0

I found a very nice code for CKeditor to count and rank most used words in a textarea, this is very useful for SEO-keywords suggestions when writting articles. The problem is that when you write any non english characters like öäåÖÄÅ they are just not passed by some kind of filter, the same occurs with Diacritics like léjonet with é or ñ.

Here is the code and a working Jsfiddle demo

The HTML is:

<!-- Textarea -->
<div class="form-group">
<label class="col-md-2 control-label" for="editor1">HTML </label>
<div class="col-md-10">                     
<textarea class="form-control" id="editor1" name="editor1"><p>text example with ahöäåra</p></textarea>
</div>
</div>
<!-- KW density result -->
<div class="form-group">
<label class="col-md-2 control-label" for="editor1">Words Repeat</label>
<div class="col-md-10">                     
<div id="KWdensity" ></div>
</div>
</div> 

And the javascript code is:

<script type="text/javascript">
$(document).ready(function () {
//----------------------------------------------------------------------
// Editor init
//----------------------------------------------------------------------
CKEDITOR.replace( 'editor1' );

//----------------------------------------------------------------------
// KW init
//----------------------------------------------------------------------
$(initKW);

//----------------------------------------------------------------------
// Editor key intercept
//----------------------------------------------------------------------
CKEDITOR.instances.editor1.on('contentDom', function() {
CKEDITOR.instances.editor1.document.on('keyup', function(event) { $(initKW); });
});    
function removeDiacritics (str) {

var defaultDiacriticsRemovalMap = [
{'base':'A', 'letters':'\u0041\u24B6\uFF21\u00C0\u00C1\u00C2\u1EA6\u1EA4\u1EAA\u1EA8\u00C3\u0100\u0102\u1EB0\u1EAE\u1EB4\u1EB2\u0226\u01E0\u00C4\u01DE\u1EA2\u00C5\u01FA\u01CD\u0200\u0202\u1EA0\u1EAC\u1EB6\u1E00\u0104\u023A\u2C6F'}
];        
var diacriticsMap = {};
for (var i=0; i < defaultDiacriticsRemovalMap .length; i++){
var letters = defaultDiacriticsRemovalMap [i].letters;
for (var j=0; j < letters.length ; j++){
diacriticsMap[letters[j]] = defaultDiacriticsRemovalMap [i].base;
}}    
return str.replace(/[^\u0000-\u007E]/g, function(a){ 
return diacriticsMap[a] || a; 
});}  
function KeyDensityShow(srctext, MaxKeyOut, keylenMin) {
var Output;
// Split text on non word characters
var words = srctext.toLowerCase().split(/\W+/)
var positions = new Array()
var word_counts = new Array()
try {
for (var i=0; i<words.length; i++) {
var word = words[i]
if (!word || word.length < keylenMin) {
continue
}
if (!positions.hasOwnProperty(word)) {
positions[word] = word_counts.length;
word_counts.push([word, 1]);
} else {
word_counts[positions[word]][1]++;
}}
// Put most frequent words at the beginning.
····················
#### Brief 1
Translate this sentence from the CKEditor word-count post into Spanish: "I found a very nice code for CKeditor to count and rank most used words in a textarea, this is very useful for SEO-keywords suggestions when writting articles."
#### Brief 2
Reproduce the stretch of the CKEditor word-count post from "I found a very" through "with é or ñ.".
#### Brief 3
Decide whether each statement agrees with the CKEditor word-count post. Answer yes or no, and quote the deciding words. (a) The code splits the text on non-word characters. (b) The problem with non-English characters affects only uppercase letters. (c) The diacritics removal map in the code includes an entry with the base letter 'E'.

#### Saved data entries
····················
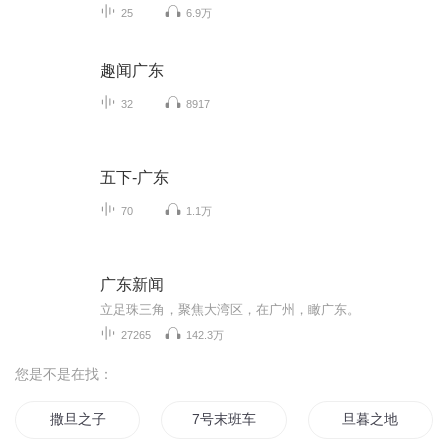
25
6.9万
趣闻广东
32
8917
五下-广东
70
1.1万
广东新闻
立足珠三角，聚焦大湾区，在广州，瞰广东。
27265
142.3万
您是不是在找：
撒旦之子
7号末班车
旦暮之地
····················
#### Your solution 1
Encontré un código muy bueno para CKEditor que cuenta y clasifica las palabras más usadas en un área de texto; esto es muy útil para sugerir palabras clave de SEO al escribir artículos.

#### Your solution 2
I found a very nice code for CKeditor to count and rank most used words in a textarea, this is very useful for SEO-keywords suggestions when writting articles. The problem is that when you write any non english characters like öäåÖÄÅ they are just not passed by some kind of filter, the same occurs with Diacritics like léjonet with é or ñ.

#### Your solution 3
(a) Yes: "// Split text on non word characters"
(b) No: "any non english characters like öäåÖÄÅ"
(c) No: "{'base':'A'"